Vom 7.-9. November 2022 (also ausnahmsweise bereits am ersten Montag des Monats sowie den beiden Folgetagen) jeweils um 18 Uhr lief
Razzia
D (SBZ) 1947 – 97 Min. (2618 m) – 35 mm (1:1,37) – Schwarzweiß
Regie: Werner Klingler. Drehbuch: Harald G. Petersson nach einer Idee von Klein-Buchholz. Kamera: Friedl Behn-Grund, Eugen Klagemann. Szenenbild: Otto Hunte, Bruno Monden. Ton: Adolf Jansen. Musik: Werner Eisbrenner. Schlagertexte: Günther Schwenn. Schnitt: Fritz Stapenhorst. Regieassistenz: Wiili Stangenberg.

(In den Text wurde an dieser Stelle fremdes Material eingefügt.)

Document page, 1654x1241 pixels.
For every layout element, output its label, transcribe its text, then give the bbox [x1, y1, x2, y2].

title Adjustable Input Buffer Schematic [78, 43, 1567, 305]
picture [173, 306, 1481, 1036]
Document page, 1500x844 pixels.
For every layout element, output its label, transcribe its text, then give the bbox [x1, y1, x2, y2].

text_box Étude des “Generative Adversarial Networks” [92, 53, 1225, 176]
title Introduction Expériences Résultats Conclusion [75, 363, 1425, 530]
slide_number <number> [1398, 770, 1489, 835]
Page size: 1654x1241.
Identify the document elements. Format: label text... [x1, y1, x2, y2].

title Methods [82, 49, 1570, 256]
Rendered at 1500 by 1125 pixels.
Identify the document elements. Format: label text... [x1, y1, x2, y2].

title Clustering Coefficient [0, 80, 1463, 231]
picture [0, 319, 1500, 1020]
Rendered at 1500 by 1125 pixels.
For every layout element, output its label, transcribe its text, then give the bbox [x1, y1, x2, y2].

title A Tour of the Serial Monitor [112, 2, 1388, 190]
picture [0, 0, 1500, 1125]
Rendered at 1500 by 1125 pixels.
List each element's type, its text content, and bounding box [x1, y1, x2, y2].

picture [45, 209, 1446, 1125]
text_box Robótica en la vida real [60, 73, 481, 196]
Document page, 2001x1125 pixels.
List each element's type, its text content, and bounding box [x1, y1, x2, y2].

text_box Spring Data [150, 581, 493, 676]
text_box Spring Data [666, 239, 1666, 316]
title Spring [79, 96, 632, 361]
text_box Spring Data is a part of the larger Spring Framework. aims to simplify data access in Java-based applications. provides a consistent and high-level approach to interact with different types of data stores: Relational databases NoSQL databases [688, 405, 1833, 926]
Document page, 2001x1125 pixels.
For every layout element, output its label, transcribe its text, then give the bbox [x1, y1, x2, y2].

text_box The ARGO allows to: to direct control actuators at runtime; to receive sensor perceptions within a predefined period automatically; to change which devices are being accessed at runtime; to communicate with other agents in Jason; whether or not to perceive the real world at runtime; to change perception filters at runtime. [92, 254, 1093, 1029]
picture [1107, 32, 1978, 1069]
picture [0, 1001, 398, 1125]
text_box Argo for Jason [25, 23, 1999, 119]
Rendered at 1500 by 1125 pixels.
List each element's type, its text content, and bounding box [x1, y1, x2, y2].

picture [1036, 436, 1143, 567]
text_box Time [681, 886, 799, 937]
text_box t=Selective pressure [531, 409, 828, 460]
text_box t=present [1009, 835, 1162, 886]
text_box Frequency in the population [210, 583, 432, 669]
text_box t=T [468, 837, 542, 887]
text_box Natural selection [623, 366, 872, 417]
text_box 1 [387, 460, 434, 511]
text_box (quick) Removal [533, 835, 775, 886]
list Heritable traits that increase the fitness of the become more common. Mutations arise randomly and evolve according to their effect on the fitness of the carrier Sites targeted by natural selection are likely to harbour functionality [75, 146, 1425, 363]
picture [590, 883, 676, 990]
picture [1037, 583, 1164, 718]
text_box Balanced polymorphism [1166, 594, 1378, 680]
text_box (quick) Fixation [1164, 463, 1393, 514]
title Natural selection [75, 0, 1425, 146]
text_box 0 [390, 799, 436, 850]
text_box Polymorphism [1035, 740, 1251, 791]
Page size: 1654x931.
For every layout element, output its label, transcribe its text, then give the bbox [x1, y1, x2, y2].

Aufnahmeleitung: Willi Teichmann, William Neugebauer.
Darsteller: Paul Bildt (Friedrich Naumann, Kriminalkommissar), Elly Burgmer (Auguste Naumann, Friedrich Naumanns Frau), Agathe Poschmann (Anna Naumann, Tochter der Naumanns), Friedhelm von Petersson (Paul Naumann, Sohn der Naumanns), Nina Konsta (Yvonne), Claus Holm (Karl Lorenz, Kriminalanwärter), Hans Leibelt (Hugo Lembke, Kriminalrat), Heinz Welzel (Heinz Becker, Kriminalanwärter), Harry Frank (Goll, Besitzer der Großbar „Alibaba“), Arno Paulsen (Franz Mierisch, Spediteur), Walter Groß (der „Flotte Willi“), Undine von Medvey (Akkordeonistin), Erwin Biegel (Köppke), Martha Hübner (Frau Werner), Otto Matthies (Herr Vogel).
Eine Produktion der DEFA. Produktionsleitung: Willy Herrmann.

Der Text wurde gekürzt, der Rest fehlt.